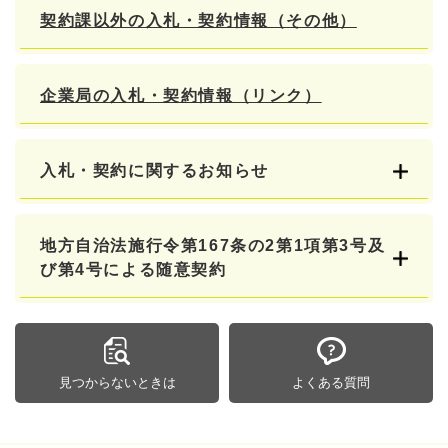
契約課以外の入札・契約情報（その他）
企業局の入札・契約情報（リンク）
入札・契約に関するお知らせ
地方自治法施行令第167条の2第1項第3号及
び第4号による随意契約
見つからないときは
よくある質問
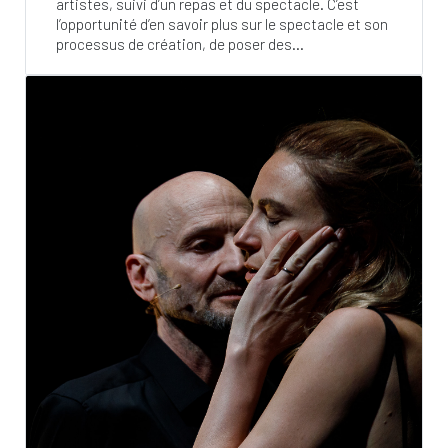
artistes, suivi d’un repas et du spectacle. C’est
l’opportunité d’en savoir plus sur le spectacle et son
processus de création, de poser des...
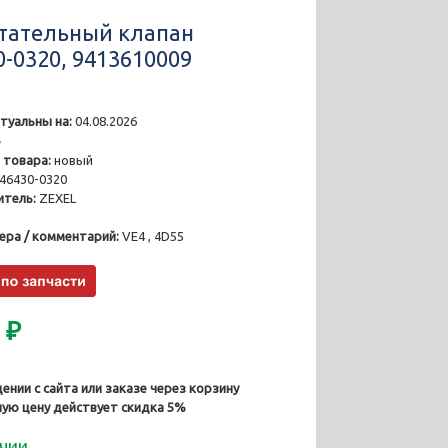
тательный клапан
0-0320, 9413610009
туальны на:
04.08.2026
4
 товара:
новый
46430-0320
тель:
ZEXEL
ера / комментарий:
VE4 , 4D55
0
₽
ении с сайта или заказе через корзину
ную цену действует скидка 5%
ичии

------------------------------

» Directive
Leaving out the pictures, output each line above exactly as it is.

» Expected output
契約課以外の入札・契約情報（その他）
企業局の入札・契約情報（リンク）
入札・契約に関するお知らせ
地方自治法施行令第167条の2第1項第3号及
び第4号による随意契約
見つからないときは
よくある質問
artistes, suivi d’un repas et du spectacle. C’est
l’opportunité d’en savoir plus sur le spectacle et son
processus de création, de poser des...
тательный клапан
0-0320, 9413610009
туальны на:
04.08.2026
4
 товара:
новый
46430-0320
тель:
ZEXEL
ера / комментарий:
VE4 , 4D55
0
₽
ении с сайта или заказе через корзину
ную цену действует скидка 5%
ичии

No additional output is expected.